You have potential. If bodybuilding is your passion you can take it as far as you really want to. And work on your legs dammit.


----------



## Valdosta (Dec 13, 2021)

Methyl mike said:


> Gimmicks will draw a little curiosity one time as long as it's cheap but you want repeat customers over time and this idea will not give you that sorry.


then why are rolled ice cream places still in business 🤔


----------



## Valdosta (Dec 13, 2021)

Methyl mike said:


> You have potential. If bodybuilding is your passion you can take it as far as you really want to. And work on your legs dammit.
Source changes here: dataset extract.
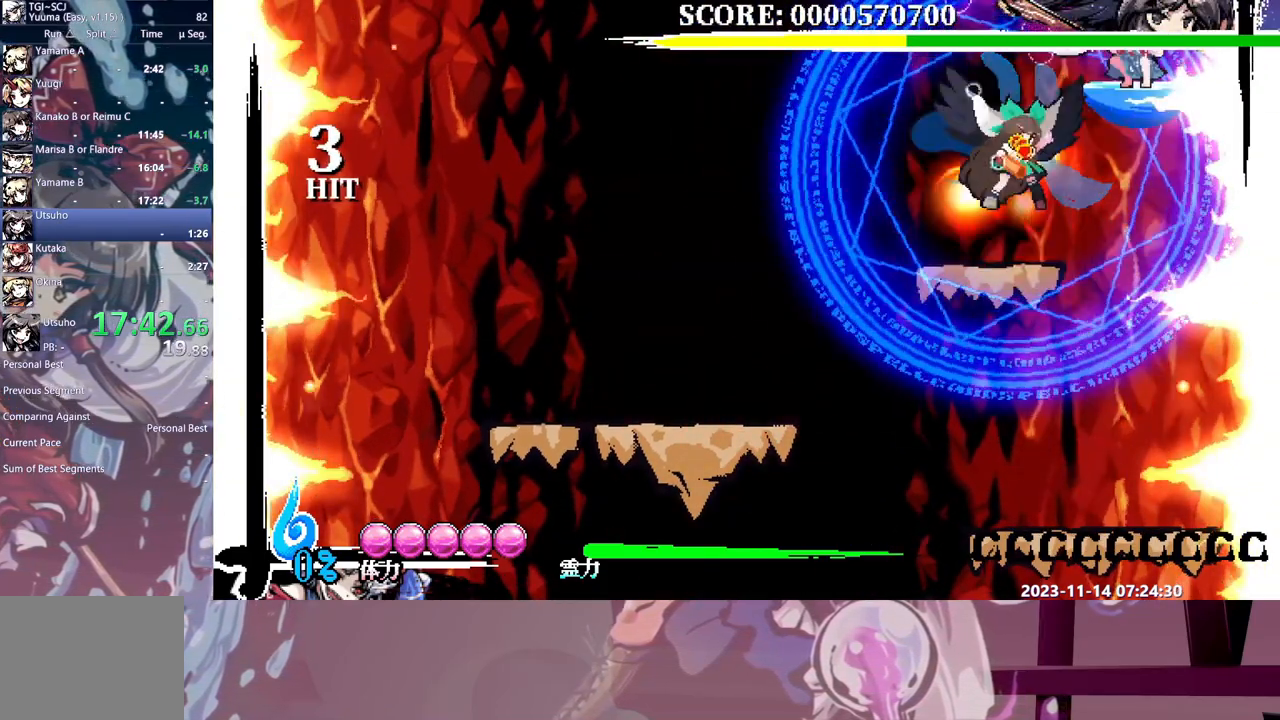
{"dt_ms": 500, "buttons": ["DPAD_LEFT"], "events": []}
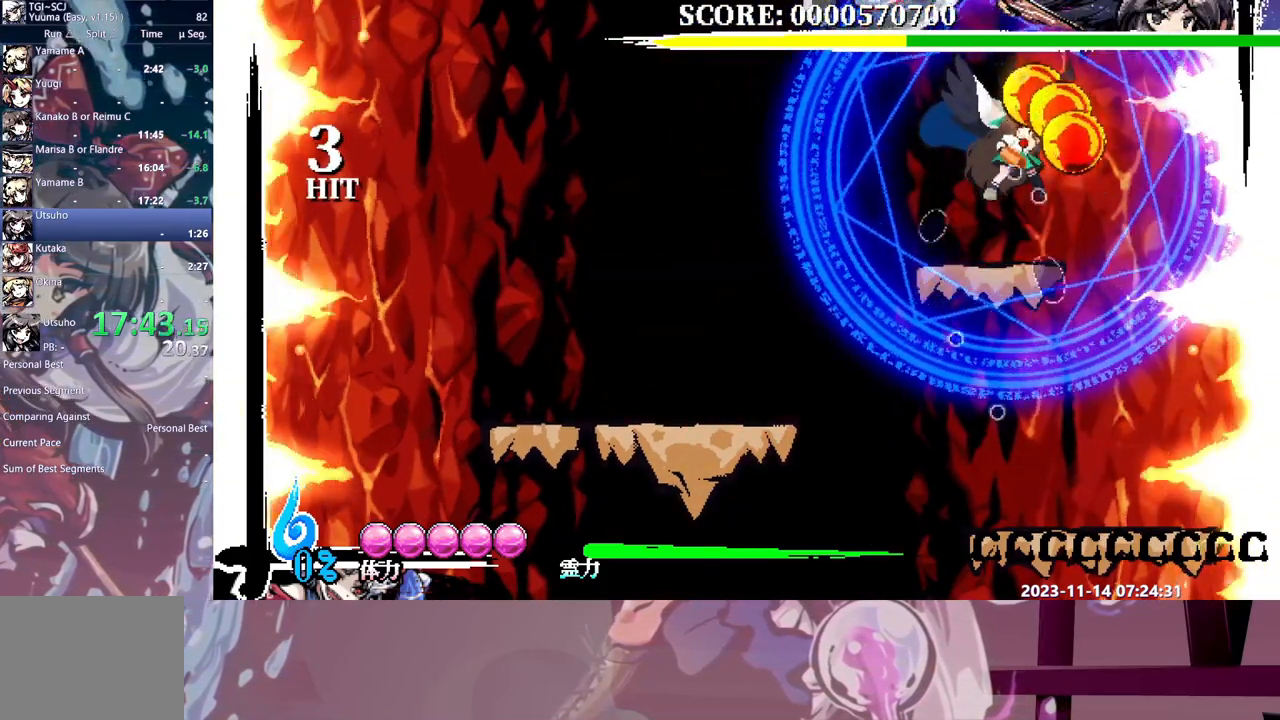
{"dt_ms": 500, "buttons": [], "events": [[17, "DPAD_LEFT", "up"]]}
thanks. i have been going hard on them you should see where they were 3 weeks ago. had knee problems 2 weeks into starting blasting. so everything blew up but my legs 😭


----------



## Methyl mike (Dec 13, 2021)

Valdosta said:


> thanks. i have been going hard on them you should see where they were 3 weeks ago. had knee problems 2 weeks into starting blasting. so everything blew up but my legs 😭


I hear excuses and don't see your getaway sticks improving so get on it.

Also "going hard" means different things to different people. I can look at your legs and I know more or less how hard you Train them. 

So I expect progress pics In two weeks if you have a gift it will be obvious if you apply yourself. Even flex wheeler worked hard.


----------



## Valdosta (Dec 13, 2021)

Methyl mike said:


> I hear excuses and don't see your getaway sticks improving so get on it.
> 
> Also "going hard" means different things to different people. I can look at your legs and I know more or less how hard you Train them.
> 
> So I expect progress pics In two weeks if you have a gift it will be obvious if you apply yourself. Even flex wheeler worked hard.


ima tom platz the shit for the next 2 weeks and post an update just for u


----------



## Methyl mike (Dec 13, 2021)

Next two leg workouts follow Dorians routine I will explain quickly

First ride stationary 5 min light effort get blood in knees

Stretch
Groin
Abductors
Hips
Glutes
Hams
Quads
Calves

Extensions pyramid up starting at light weight 20 reps till you can do about 8 going ham at this point either get some forced reps or do rest pause till you get about4 more.

Leg press seat back all the way back to give fullest ROM 
Pyramid up in weight starting light 12 reps till 6-8 100% effort with two (2) weight drops. You need to recruit two helpers for this. After you hit failure (HIT FAILURE REMEMBER THAT) 2 plates come off each side crank out as many as you can (Life and death) again strip 2 plates off each side and go to failure. I made a video of me doing this Millard and @MisterSuperGod  each have a copy (though I recorded the effort to Impress @BigBaldBeardGuy  he stopped giving a fuck and I never sent him a copy sadly) maybe he can post it to show how to do the weight drops. They have to be done so fast you never stop moving its a fluid motion.  I almost never got people to.do the weight drops fast enough. if ****IF**** you manage to go ham and do this correctly your legs will explode with size and strength. 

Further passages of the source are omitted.